After having had their appetite for blood whetted by the successful shutdown of adult ads on Craigslists, moral crusaders and the mainstream media are now expanding their anti-speech feeding frenzy to include ads in local publications.
This HuffPo article starts off with the obligatory reference to a tragic story of exploitation, which is really more of an unsubstantiated tale told by a college-educated Chinese woman who, with the support of her family, contracted with criminal smugglers to illegally short circuit U.S. immigration laws, but wound up working in a New York brothel instead. The article then goes on to make further generalizations which are protected from challenge with the standard no-one-knows-for-sure disclaimer.
Anyway, the HuffPo article goes on to explain that, while activists were able to successfully shut down classified ads affordable to individual prostitutes, more expensive local publications were charging “hundreds or thousands of dollars” for similar ads.

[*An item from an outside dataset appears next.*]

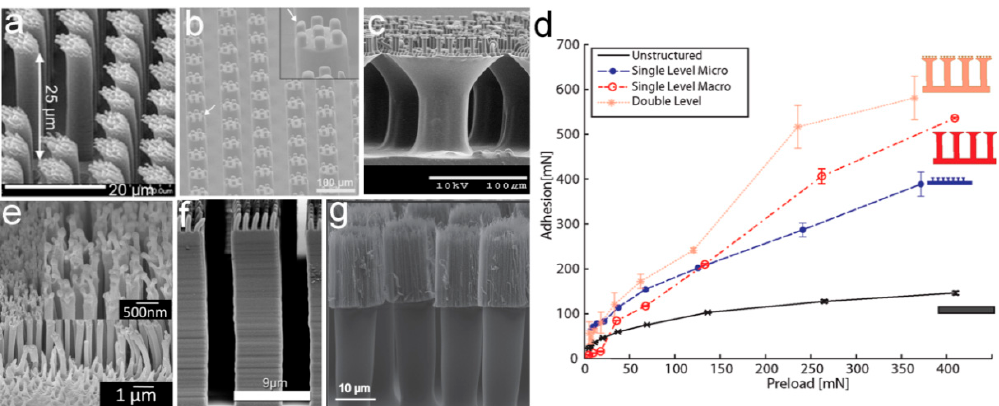
Figure 3. Two-level self-similar pillar arrays fabricated by various techniques. ( a ) Two-step molding with UV-curable polyurethane acrylate (PUA) resin. Reproduced with permission from [79]; ( b ) Polydimethylsiloxane (PDMS) replicated from a mold, prepared by two-step photolithography. Reproduced with permission from [80]; ( c ) Inking technique with polyurethane (PU); ( d ) Dependence of adhesion on preload for the unstructured, single primary structure (macro), single secondary structure (micro), and two-level structure. Reproduced with permission from [82]; ( e ) Capillary force-assisted molding from a multi-branched AAO template with grade Lexan polycarbonate (PC). Reprinted with permission from [86]. Copyright (2011) American Chemical Society; ( f ) Three-dimensional (3D) direct laser writing with acrylic-based negative photoresist (IP-G 780). Reproduced with permission from [89]; ( g ) Imprinting with carbon nanotube forests (CNTFs). Reproduced with permission from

“It’s not just an individual who can afford these ads,” said Jean Bucaria, Deputy Director of NOW-NYC.
So, these are the kind of ads that are more likely to be affordable to actual criminal enterprises? While they were busy attacking $5 ads that gave independent prostitutes a tool to safely screen their clients, no one bothered with expensive ads catering to criminal organizations? That looks to me like the attack on cheap ads was really targeting voluntary prostitution and not “traffickers”.

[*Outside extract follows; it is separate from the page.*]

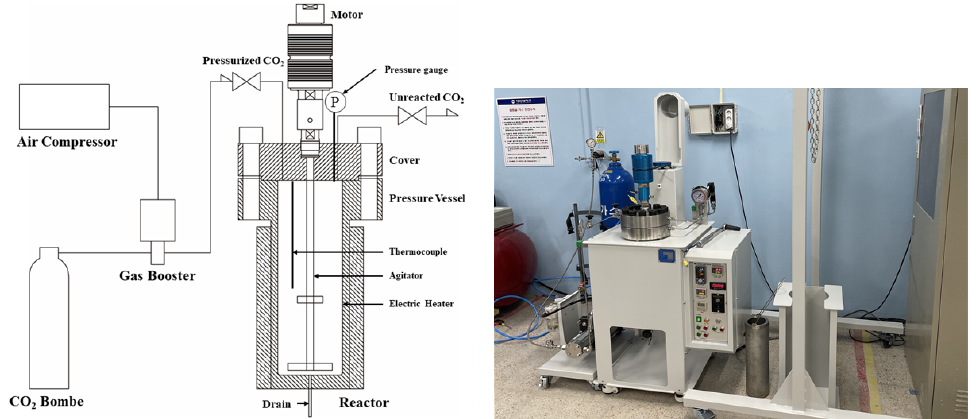
Figure 3. Schematic and photograph of the supercritical CO 2 reactor.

In an effort to combat the ads’ impact upon human trafficking victims, NOW-NYC created a pledge and approached local publications; asking them to commit to being trafficking free.
Of course, to be “trafficking free” with any certainty (assuming such a guaranty were even possible), they would have to reject any ad that even hints of sexual activity.
The advocacy group asked publications not to accept advertisements from escort service or ads from businesses claiming to be massage parlors that could not provide a massage therapy license from the State of New York.
As we’ve seen in most of these cases, anti-prostitution crusaders want to set themselves up as arbiters of what constitutes legitimate free speech. They want mere suspicion to be the threshold by which the right to free speech can be summarily squelched and they want to define what constitutes that suspicion.
On a more upbeat note, the article also contains encouraging news about the efforts by some outlets to resist the paranoid rush to sacrifice fundamental freedoms in the name of saving women and children:
Many of the same law enforcement officials and advocates who were at the head of the campaign against Craigslist’s adult services section have asked Village Voice Media to stop running explicit ads. The owner of The Village Voice and Backpage.com, Village Voice Media, has adamantly refused to strike the adult advertisement sections from its publications and websites. In a statement released in September, the organization said that “censorship will not create public safety nor will it rid the world of exploitation.” The organization claims to cooperate willingly with authorities when asked to supply information regarding the alleged prostitution of minors.
Good for Village Voice Media. I wish Criagslist would similarly have stood up to the pressure, but then we must remember that a number of state attorneys general as well as the U.S. Congress were major actors in the high profile intimidation campaign against Craigslist. Even the First Amendment will not withstand the power of the government coupled with the acquiescence of the population.